# Any chance of 1D IV and 600EX compatibility in the future?



## johnsonstudios (Nov 14, 2012)

Wondering if there is any chance Canon will make a firmware update for the 1D IV so they can use the group function with the new 600EX flashes? I know Canon doesn't want to do this for all their cameras, but doesn't it seem like they should give pros who have invested in 1 series cameras as new as the Mark IV this update? Thoughts?


----------



## SJTstudios (Nov 14, 2012)

I honestly don't believe so sorry, they want to get people who want the 600rt to buy a new dslr. Although if you like the 1d mark iv for for the crop, the supposed 7d mark ii should fit your needs. Selling your 1d mark iv could get you a 5d iii and the 7d. Sorry to break the bad news, but Canon is trying to pull money out of people since they can't make a billion any more.


----------



## Marsu42 (Nov 14, 2012)

johnsonstudios said:


> Wondering if there is any chance Canon will make a firmware update for the 1D IV so they can use the group function with the new 600EX flashes?

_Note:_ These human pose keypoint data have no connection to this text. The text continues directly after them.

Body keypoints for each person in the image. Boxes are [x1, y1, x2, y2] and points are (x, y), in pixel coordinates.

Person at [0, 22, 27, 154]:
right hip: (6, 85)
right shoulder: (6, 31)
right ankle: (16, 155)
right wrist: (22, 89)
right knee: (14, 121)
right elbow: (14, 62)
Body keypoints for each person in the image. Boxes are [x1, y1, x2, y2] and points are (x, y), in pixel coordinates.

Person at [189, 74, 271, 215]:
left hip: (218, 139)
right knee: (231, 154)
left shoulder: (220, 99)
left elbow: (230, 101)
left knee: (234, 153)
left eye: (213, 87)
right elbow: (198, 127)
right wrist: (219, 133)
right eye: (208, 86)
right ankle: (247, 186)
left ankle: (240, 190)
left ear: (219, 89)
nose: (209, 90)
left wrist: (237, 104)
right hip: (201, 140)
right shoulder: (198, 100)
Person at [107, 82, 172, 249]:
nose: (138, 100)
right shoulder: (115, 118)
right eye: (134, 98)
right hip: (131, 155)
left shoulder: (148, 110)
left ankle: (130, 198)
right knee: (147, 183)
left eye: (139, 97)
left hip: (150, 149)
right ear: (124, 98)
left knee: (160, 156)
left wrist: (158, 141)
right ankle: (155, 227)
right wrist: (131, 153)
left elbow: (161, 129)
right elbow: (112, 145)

Canon has an interest in phasing out aps-h so that they can sell more expensive tele lenses for people who aren't satisfied a crop sensor. For this reason alone Canon imho won't add *any* firmware features, and they aren't in the habit of doing so anyway - they only do it when pressed by the market (5d2 video, 7d2 auto-iso, 5d3/1dx f8).

Bad news for you: esp. the group function is the "premium" feature only available on the newest 1dx/5d3 bodies, since older bodies like 5d2 without rt ui are compatible with the 600rt even if Canon tries to say otherwise (hss speed) - why would Canon backport this? And they didn't to paid firmware updates yet.


----------